Visible light waves is a form of electromagnetic radio waves including infrared radiation, X-rays, microwaves and ultraviolet radiation. Visible light is usually defined as the wavelength that are visible to most of the human eyes. We can see these waves as the colors of the rainbow where each color includes a different wavelength. Red has the longest wavelength and violet has the shortest one. When all the waves are seen together, they form a white light. When white light comes through the prism, it gets broken into the colors of the visible light spectrum.
EM radiation can be transmitted in waves or particles at different frequencies and wavelengths. This wide variety of wavelengths is known as the electromagnetic spectrum. It is divided into seven areas in decreasing order of wavelength and increasing order of energy and frequency.
Visible light comes under the range of EM spectrum between infrared and ultraviolet having a frequency of about 4 x 10 14 to 8 x 10 14 cycles per second and wavelengths of about 740 nanometers or 2.9 x10 -5 inches to 380nm.
The most important characteristics of visible light is color which is both an inherent property of light and an artifact of the human eye. Our eyes include specialized cells known as cones.

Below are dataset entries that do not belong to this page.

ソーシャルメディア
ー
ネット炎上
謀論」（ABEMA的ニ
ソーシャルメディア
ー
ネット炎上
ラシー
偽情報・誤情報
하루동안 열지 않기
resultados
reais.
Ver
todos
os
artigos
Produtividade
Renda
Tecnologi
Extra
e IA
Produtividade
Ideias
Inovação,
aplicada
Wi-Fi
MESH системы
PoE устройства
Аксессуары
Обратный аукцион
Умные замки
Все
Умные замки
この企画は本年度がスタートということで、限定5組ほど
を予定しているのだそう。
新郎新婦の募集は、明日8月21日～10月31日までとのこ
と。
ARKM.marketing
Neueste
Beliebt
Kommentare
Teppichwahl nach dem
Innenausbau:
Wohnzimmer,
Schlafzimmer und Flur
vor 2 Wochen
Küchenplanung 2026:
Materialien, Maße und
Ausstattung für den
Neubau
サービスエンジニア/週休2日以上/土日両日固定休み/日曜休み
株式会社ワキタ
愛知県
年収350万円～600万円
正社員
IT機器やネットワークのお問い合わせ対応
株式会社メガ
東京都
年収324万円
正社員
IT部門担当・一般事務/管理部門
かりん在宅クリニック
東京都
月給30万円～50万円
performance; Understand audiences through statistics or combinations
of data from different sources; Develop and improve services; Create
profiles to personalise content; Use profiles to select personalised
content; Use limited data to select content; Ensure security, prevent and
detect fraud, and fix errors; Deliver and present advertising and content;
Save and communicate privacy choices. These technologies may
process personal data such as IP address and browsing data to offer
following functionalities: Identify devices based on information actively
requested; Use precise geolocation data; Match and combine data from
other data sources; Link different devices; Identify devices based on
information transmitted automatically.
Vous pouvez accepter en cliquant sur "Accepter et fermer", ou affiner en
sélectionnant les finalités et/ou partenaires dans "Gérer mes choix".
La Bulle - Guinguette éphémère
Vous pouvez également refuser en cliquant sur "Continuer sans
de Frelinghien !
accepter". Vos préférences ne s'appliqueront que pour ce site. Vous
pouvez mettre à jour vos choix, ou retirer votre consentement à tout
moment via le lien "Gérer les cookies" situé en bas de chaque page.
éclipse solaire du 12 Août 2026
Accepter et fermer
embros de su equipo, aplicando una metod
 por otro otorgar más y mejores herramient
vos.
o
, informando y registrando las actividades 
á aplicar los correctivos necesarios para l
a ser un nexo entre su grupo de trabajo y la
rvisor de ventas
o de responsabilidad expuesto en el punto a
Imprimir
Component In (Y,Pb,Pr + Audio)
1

These cones acts as a receivers that is tuned to the wavelength of the narrow band of the EM spectrum. Light at the lower end of the visible spectrum has a longer wavelength of about 740 nm. It is seen as red, green in the middle and violet at the upper end of the spectrum having a wavelength of about 380 nm.
Color and Temperature
As the object gets hotter with the temperature, they radiate energy which is dominated by shorter wavelengths by changing its color before our eyes. For instance, a blow torch turns bluish from reddish as it is adjusted to burn hotter. The sun produces yellow light than any other color as its surface temperature is 5,500°C. If the sun’s surface is cooler, 3,000°C then it would look reddish. If the Sun is hot , 12,000°C then it would look blue.